Obama answered that Republicans have the option of cooperating with him to avert the sequester. He also said:

You seem to suggest that somehow, these folks over there
have no responsibilities and that my job is to somehow get them to
behave. That’s their job
. They are elected, members of Congress are
elected in order to do what’s right for their constituencies and for the
American people. So if, in fact, they are seriously concerned about
passenger convenience and safety, then they shouldn’t just be thinking
about tomorrow or next week or the week after that; they should be
thinking about what’s going to happen five years from now, 10 years from
now or 15 years from now. The only way to do that is for them to engage
with me on coming up with a broader deal. And that’s exactly what I’m
trying to do is to continue to talk to them about are there ways for us
to fix this.

As Jamelle Bouie quipped:
“Barack Obama asks press to maybe, possibly, hold Republicans
responsible sometime.”
Bouie added: “Congressional Republicans have agency, and at a certain point, they need to be held accountable for their actions.”

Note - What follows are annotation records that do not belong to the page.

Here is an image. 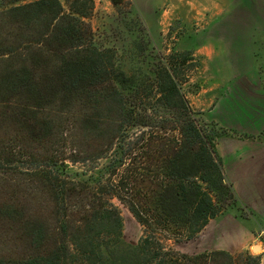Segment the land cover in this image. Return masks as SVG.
Listing matches in <instances>:
<instances>
[{
    "label": "trees",
    "instance_id": "trees-1",
    "mask_svg": "<svg viewBox=\"0 0 264 264\" xmlns=\"http://www.w3.org/2000/svg\"><path fill=\"white\" fill-rule=\"evenodd\" d=\"M124 1L110 0L120 12ZM92 8L93 0H0V116L10 113L30 143L52 134L64 141L0 149V173L38 181L55 218L50 226L25 217L24 205L2 203L0 217L24 219L27 251L0 255V264H263L248 250L165 244L198 236L234 205L243 215L246 205L184 92L198 65L193 53H159L149 64L118 57L95 42ZM134 40L142 53L148 40ZM116 203L141 226L134 243L123 237Z\"/></svg>",
    "mask_w": 264,
    "mask_h": 264
},
{
    "label": "rangeland",
    "instance_id": "rangeland-1",
    "mask_svg": "<svg viewBox=\"0 0 264 264\" xmlns=\"http://www.w3.org/2000/svg\"><path fill=\"white\" fill-rule=\"evenodd\" d=\"M136 1L142 0H125L121 4L120 12L112 6L110 0H93V8L87 20L93 30L95 42L98 45L112 47L118 57L123 58L125 54H130L133 61L143 58L148 64L156 59L159 53L167 54L171 51L189 49L198 65L195 69L190 67L192 75L183 89L191 106L201 112L203 127L215 134V145L228 134L240 139L250 136L247 133L225 129L215 122L212 116L217 111L221 113L226 111L222 101V93L226 86L241 87L242 92L246 94V89L255 91V77L264 75V52L262 50L258 52L256 38L252 37L258 31L264 32V0H152L157 3L135 4ZM117 19L125 22L126 29H129L128 35L133 41L128 42L124 39L122 23L117 22ZM7 30L13 29L7 27L4 31ZM203 32L215 35L210 39L213 41L210 42L211 45L217 44L219 51H224L218 52L213 62H209L211 57L215 56L213 52L211 57H208L207 52L195 50L194 42L200 43V34ZM137 37L148 40V46L142 53L135 44L134 39ZM216 60L221 64L214 70ZM188 64H192V60L188 61ZM211 71L213 74L209 76ZM227 78L231 79L230 83L225 82L224 79ZM247 96V100L242 101L244 107L233 108V113L238 116H252L251 120L255 121L254 114L259 107L256 103L257 95L249 93ZM9 114L6 112L7 117L0 116V149L7 145L15 147L16 150L19 148L21 152L25 147L42 150L45 147L62 148L63 139L54 134L50 137L53 144L52 141L30 143L25 137L24 130ZM220 116L225 117V114L222 113ZM64 117L67 118L66 115L63 119ZM218 119L220 121L221 118ZM19 159L23 158L19 156ZM13 160L14 163L19 161L17 158ZM2 203L24 205L27 210L25 217L30 215L54 226L55 218L50 198L46 190L32 177L19 174L16 170L0 173V205ZM116 204L122 216L123 237L126 241L134 243L142 233L141 226L125 206ZM230 211L238 212L236 205L232 206ZM215 220L217 222L219 219L216 217ZM23 223L24 219L0 217L1 256H19L27 251ZM259 238L261 241L264 239V231ZM165 244L180 251L194 249L189 240L181 242L168 240ZM246 250L258 254L259 247L252 246L233 255Z\"/></svg>",
    "mask_w": 264,
    "mask_h": 264
},
{
    "label": "crops",
    "instance_id": "crops-1",
    "mask_svg": "<svg viewBox=\"0 0 264 264\" xmlns=\"http://www.w3.org/2000/svg\"><path fill=\"white\" fill-rule=\"evenodd\" d=\"M135 4H155L156 1L142 0L136 1ZM199 44L194 42L195 50L201 53H208L213 62L217 58L219 51L217 44L211 45L210 39L215 36L211 33L203 32L200 34ZM252 37L256 38L258 52H264V32L258 31ZM208 44V45H207ZM210 44V45H209ZM263 46V47H262ZM214 47V48H213ZM220 62H214V70L218 69ZM218 67H217V66ZM224 65V64H222ZM212 67V66H211ZM225 67H227L225 65ZM227 69H229L227 67ZM213 74L212 71L209 73ZM214 74L217 73L214 71ZM214 75V76H215ZM230 83L231 79H224ZM223 80V81H224ZM255 91L242 92L241 87L232 88L229 85L223 90V107L222 111L225 117H221L220 111L213 114V120L225 129L236 133H247L250 135L242 139L225 135L221 141L216 144L215 150L222 163L227 179L233 184L235 191L241 201L246 205L242 210L243 215L238 212H230L210 219L198 236L189 240L192 243V250H181L182 252L192 253L202 250L222 249L230 253H236L250 247H259L261 262L264 264V244L259 238L264 231V75L255 77ZM254 93L257 95L258 110L254 114L255 121L249 115H236L233 108H242V101L246 99L247 94ZM247 100V99H246ZM238 102V105H237ZM222 106V105H221ZM222 109V107H221ZM219 118L220 121H219ZM243 122L244 124H240ZM223 127V128H224ZM226 130V132H228ZM235 217V218H234Z\"/></svg>",
    "mask_w": 264,
    "mask_h": 264
}]
</instances>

But here’s the problem: If a reporter or analyst were to call out
Republicans for failing to compromise with Obama, that reporter or
analyst would be calling on them to adopt a particular policy position
,
such as moving towards a mix of new revenues and spending cuts to
replace the sequester. It would amount to a criticism of the Republican
position — i.e., that we should only replace the sequester with spending
cuts. This is impermissible for the neutral writer, because it
constitutes an ideological judgment
. On the other hand, faulting Obama
for failing to get Republicans to move his way does not constitute
taking any kind of stand on who is right, ideologically speaking. It
only constitutes a judgment of Obama for failing to manipulate the
process adequately.

* * *

The reason all these explanations don’t weigh on the Green
Lanternites is the basic process/ideological imbalance identified above.
It’s okay for the nonpartisan writer to criticize a president for
failing to exert his will (a process judgment), but it’s not okay for
the nonpartisan writer to fault Republicans for failing to agree to move
in the direction of the policy a president wants (an ideological
judgment).
Today, for instance, Ron Fournier, to his credit, conceded that Obama was right in describing the limits on his powers.
But he added: “Even if you concede to Obama every point of his Tuesday
news conference, a president looks weak and defeated when he shifts
accountability to forces out of his control.”

Perhaps this is how the public will view Obama; perhaps it isn’t.
What is clear, however, is the basic imbalance here. While
neutral commentators often hold up compromise, abstractly, as the Holy
Grail, the process/ideology dichotomy makes it much easier for those
commentators to fault the president for failing to work the process
effectively enough to secure compromise than to pillory the opposition
for being ideologically uncompromising.

So the "fair and balanced" crap that FAUX News falsely proclaims is the reason why the media engages in false equivalencies and gives a lie equal weight to the truth? Whatever happened to the old journalistic credo of "comfort the afflicted and afflict the confortable"? Report the facts and tell the truth. That is "fair" to your readers.